A aprovação do arcabouço fiscal foi uma grande vitória para o governo Lula e fortaleceu a posição do ministro Haddad, mas há uma correlação de forças majoritariamente conservadora na Câmara, principalmente nas questões fiscais e tributária. Haddad quer administrar o ritmo do reequilíbrio fiscal, o que dependerá do Orçamento da União. O equilíbrio das contas públicas, segundo o ministro, permitirá que o Brasil, na situação geopolítica que se encontra, possa fazer valer as suas vantagens competitivas em relação aos demais países e possa acelerar sua taxa de crescimento, que anda muito baixa há mais ou menos 10 anos. Na avaliação de Haddad, o Brasil precisa crescer acima da média mundial, com sustentabilidade. "Somos um país de renda per capita, medida por paridade de poder de compra, ainda muito baixa na comparação com países com igual potencial."

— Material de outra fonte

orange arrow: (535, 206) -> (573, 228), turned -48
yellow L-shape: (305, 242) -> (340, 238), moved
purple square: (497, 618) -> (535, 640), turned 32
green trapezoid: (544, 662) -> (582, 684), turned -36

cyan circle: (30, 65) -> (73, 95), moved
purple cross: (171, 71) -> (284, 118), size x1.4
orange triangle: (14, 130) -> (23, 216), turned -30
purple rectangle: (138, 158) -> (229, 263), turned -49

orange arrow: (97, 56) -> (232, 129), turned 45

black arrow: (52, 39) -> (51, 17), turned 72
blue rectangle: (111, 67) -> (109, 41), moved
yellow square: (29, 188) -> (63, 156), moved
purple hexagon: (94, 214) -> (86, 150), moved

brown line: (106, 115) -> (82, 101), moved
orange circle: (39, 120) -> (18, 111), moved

Com o objetivo de aumentar a arrecadação, o governo negocia com os presidentes da Câmara, Arthur Lira, e do Senado, Rodrigo Pacheco, a aprovação de uma medida provisória para taxar as offshores. A ideia é instituir uma cobrança semestral de imposto de renda sobre os rendimentos dos fundos exclusivos. A expectativa é arrecadar cerca de R$ 10 bilhões por ano. Haddad quer elevar a arrecadação para cobrir a correção da tabela do Imposto de Renda e ajudar a zerar o deficit público em 2024.

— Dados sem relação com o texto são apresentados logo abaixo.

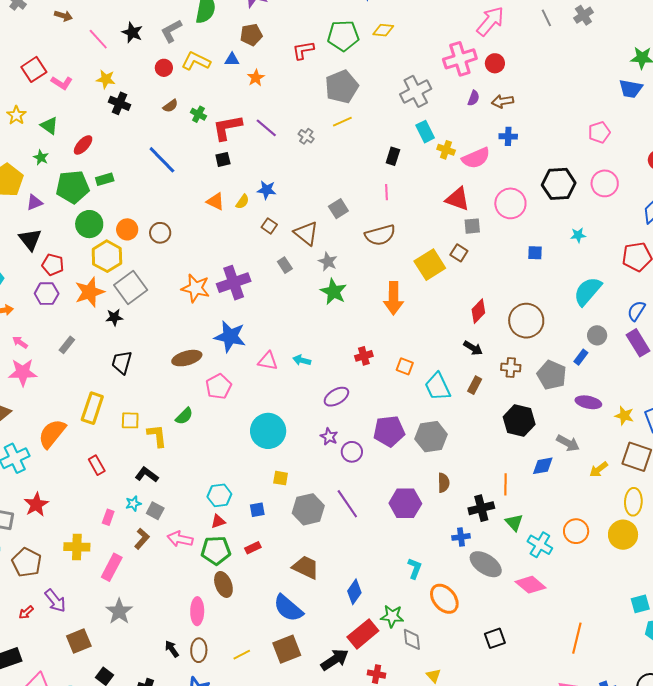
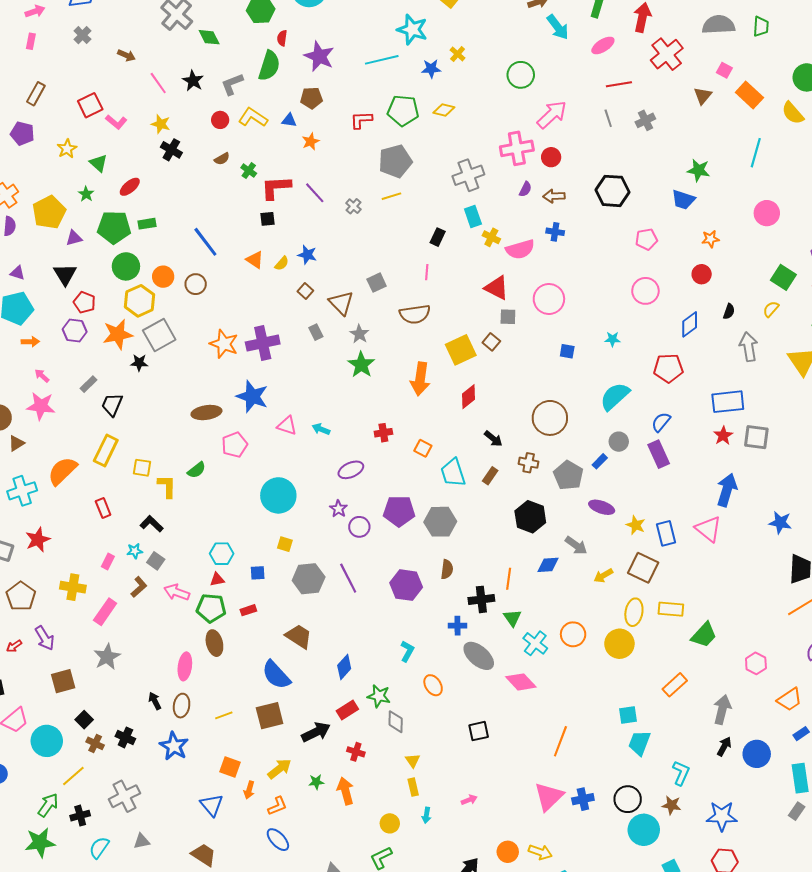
blue line: (162, 160) -> (205, 242), moved
black hexagon: (559, 184) -> (612, 191), moved
red diamond: (478, 311) -> (469, 397), moved
black trapezoid: (122, 362) -> (112, 405), moved
orange ellipse: (444, 599) -> (433, 685), size x0.7
red rectangle: (363, 634) -> (347, 710), size x0.7

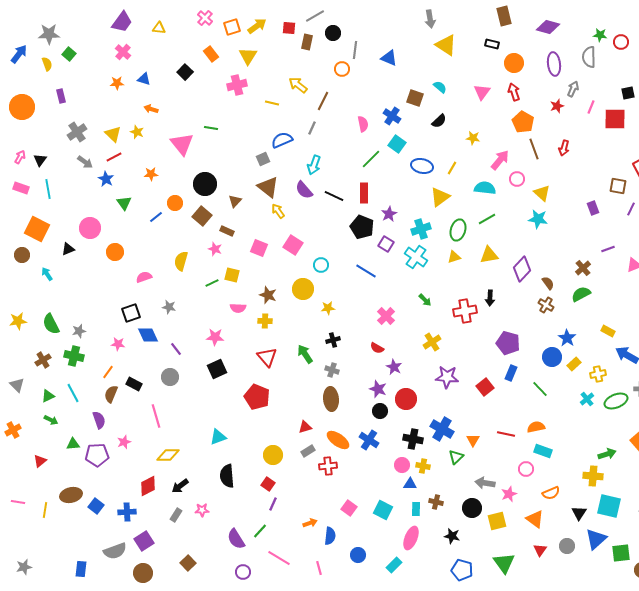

O ministro pediu que o Congresso espere até dezembro, quando deverá estar aprovada a primeira fase da reforma tributária, para discutir a renovação da desoneração da folha de pagamento para 17 setores da economia, cuja relatora, deputada Any Ortyz (Cidadania-RS), está com o relatório pronto e deve ser votado na próxima terça-feira.

A reforma da Previdência impediu a renovação de incentivos fiscais que tenham impacto sobre a arrecadação do Instituto Nacional do Seguro Social (INSS) sem especificar a fonte de recursos que compensem as medidas. "Temos um problema aí, e eu pedi tempo para tentar resolver da melhor maneira possível", disse Haddad.